Perform the following steps to complete the exercise:

  1. First, generate 16 random numbers drawn from a binomial distribution with parameter size equals 100 and the probability of success equals 0.4:

    r_numbers <- rbinom(n = 16, size = 100, prob = 0.4)

  2. Now, select 16 alphabets from English LETTERS without repetition:

    #sample() will generate 16 random letters from the English alphabet without repetition

    r_characters <- sample(LETTERS, size = 16, replace = FALSE)

  3. Put r_numbers and r_characters into a single list. The list() function will create the data structure list with r_numbers and r_characters:

    list(r_numbers, r_characters)

    The output is as follows:

    ## [[1]]

    ## [1] 48 53 38 31 44 43 36 47 43 38 43 41 45 40 44 50

    ##

    ## [[2]]

    ## [1] "V" "C" "N" "Z" "E" "L" "A" "Y" "U" "F" "H" "D" "O" "K" "T" "X"

    In the following step, we will see a list with the integer and character vectors stored together.

  4. Now, let's store and retrieve integer and character vectors from a list:

    r_list <- list(r_numbers, r_characters)

  5. Next, retrieve values in the character vector using the following command:

    r_list[[2]]

    The output is as follows:

    ## [1] "V" "C" "N" "Z" "E" "L" "A" "Y" "U" "F" "H" "D" "O" "K" "T" "X"

  6. Finally, retrieve the first value in the character vector:

    (r_list[[2]])[1]

    The output is as follows:

    ## [1] "V"

    Though this solves the requirement of storing heterogeneous data types together, its still doesn't put any integrity checks on the relationship between the values in the two vectors. If we would like to assign every letter to one integer. In the previous output, V represents 48, C represents 53, and so on.

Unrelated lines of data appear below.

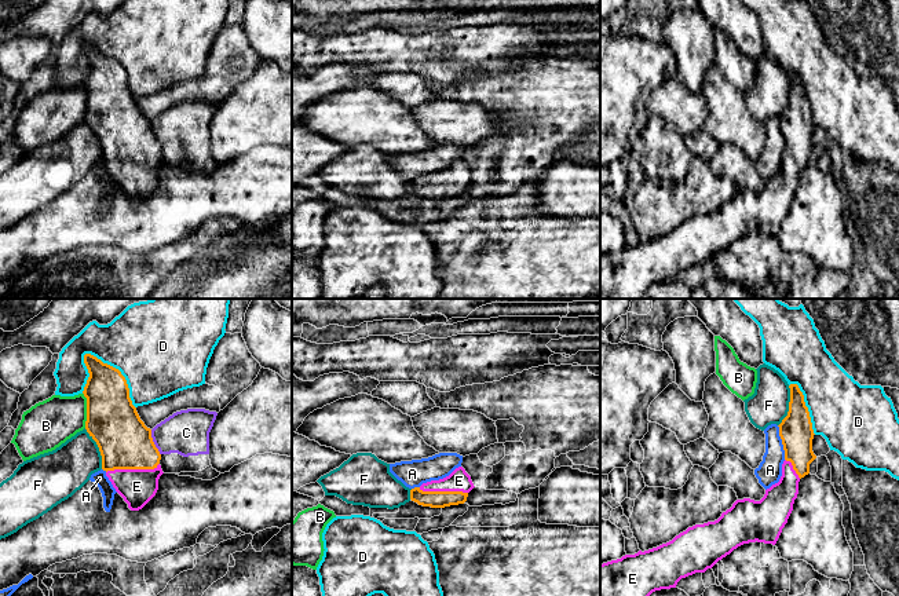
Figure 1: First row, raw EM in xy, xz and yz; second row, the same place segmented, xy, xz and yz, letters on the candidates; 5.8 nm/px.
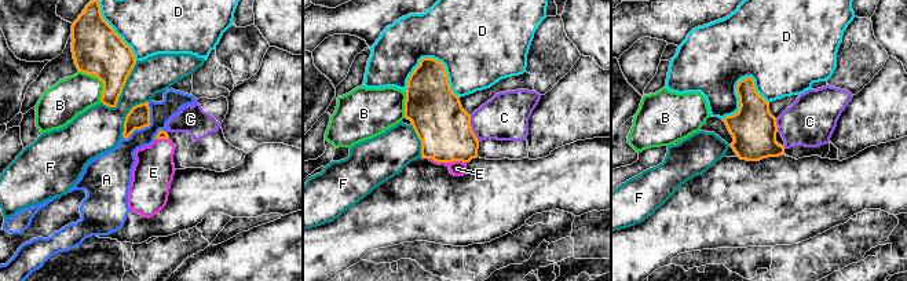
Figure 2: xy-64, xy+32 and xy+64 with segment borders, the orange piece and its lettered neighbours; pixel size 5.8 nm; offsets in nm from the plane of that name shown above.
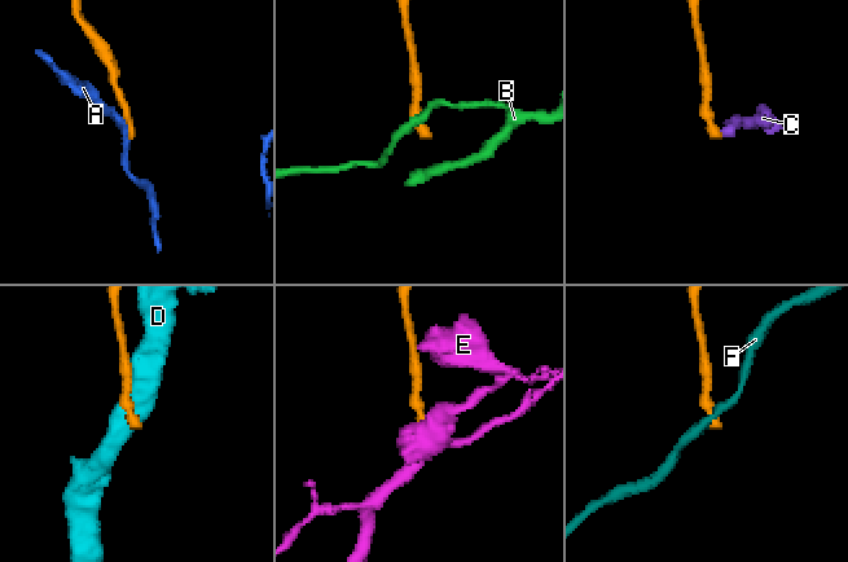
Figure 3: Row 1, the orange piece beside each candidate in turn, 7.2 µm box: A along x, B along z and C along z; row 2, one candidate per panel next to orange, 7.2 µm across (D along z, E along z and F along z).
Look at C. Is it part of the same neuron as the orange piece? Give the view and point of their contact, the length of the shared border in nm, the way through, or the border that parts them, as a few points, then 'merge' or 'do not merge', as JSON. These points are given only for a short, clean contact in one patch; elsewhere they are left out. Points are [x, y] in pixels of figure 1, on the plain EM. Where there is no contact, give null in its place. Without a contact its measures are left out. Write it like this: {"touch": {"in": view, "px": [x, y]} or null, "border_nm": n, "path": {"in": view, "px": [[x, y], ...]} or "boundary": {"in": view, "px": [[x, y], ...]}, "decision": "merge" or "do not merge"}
{"touch": {"in": "xy", "px": [153, 134]}, "border_nm": 160, "boundary": {"in": "xy", "px": [[150, 121], [150, 128], [160, 146]]}, "decision": "do not merge"}

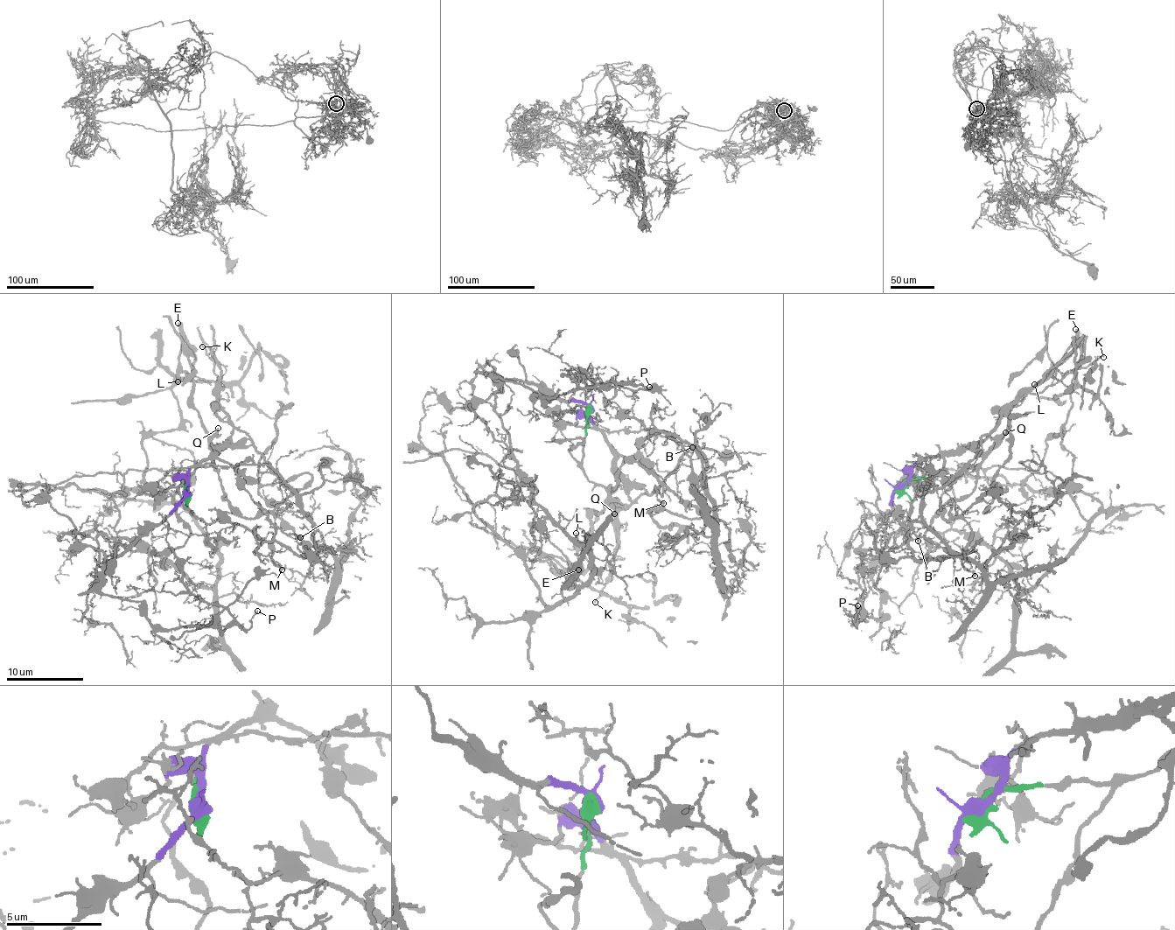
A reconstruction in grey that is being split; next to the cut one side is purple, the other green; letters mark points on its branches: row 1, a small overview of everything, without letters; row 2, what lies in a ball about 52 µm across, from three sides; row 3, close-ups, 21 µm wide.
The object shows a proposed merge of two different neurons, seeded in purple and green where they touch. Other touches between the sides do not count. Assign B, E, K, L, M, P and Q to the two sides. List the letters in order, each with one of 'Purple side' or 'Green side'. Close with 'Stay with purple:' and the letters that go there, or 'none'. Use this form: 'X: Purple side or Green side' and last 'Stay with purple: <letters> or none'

    A list is not robust to handle such one-to-one mapping. Consider the following code, instead of 16 characters, if we generate 18 random characters, and it still allows for storing it in a list. The last two characters have no associated mapping with the integer now.

  7. Now, generate 16 random numbers drawn from a binomial distribution with parameter size equal to 100 and probability of success equal to 0.4:

    r_numbers <- rbinom(n = 16, size = 100, prob = 0.4)

  8. Select any 18 alphabets from English LETTERS without repetition:

    r_characters <- sample(LETTERS, 18, FALSE)

  9. Place r_numbers and r_characters into a single list:

    list(r_numbers, r_characters)

    The output is as follows:

    ## [[1]]

    ## [1] 48 53 38 31 44 43 36 47 43 38 43 41 45 40 44 50

    ##

    ## [[2]]

    ## [1] "V" "C" "N" "Z" "E" "L" "A" "Y" "U" "F" "H" "D" "O" "K" "T" "X" "P" "Q"

Activity 2: Create a List of Two Matrices and Access the Values

In this activity, you will create two matrices and retrieve a few values using the index of the matrix. You will also perform operations such as multiplication and subtraction.

Perform the following steps to complete the activity:

  1. Create two matrices of size 10 x 4 and 4 x 5 by randomly generated numbers from a binomial distribution (use rbinom method). Call the matrix mat_A and mat_B, respectively.
  2. Now, store the two matrices in a list.
  3. Using the list, access the row 4 and column 2 of mat_A and store it in variable A, and access row 2 and column 1 of mat_B and store it in variable B.
  4. Multiply the A and B matrices and subtract from row 2 and column 1 of mat_A.

    Note

    The solution for this activity can be found at page 440.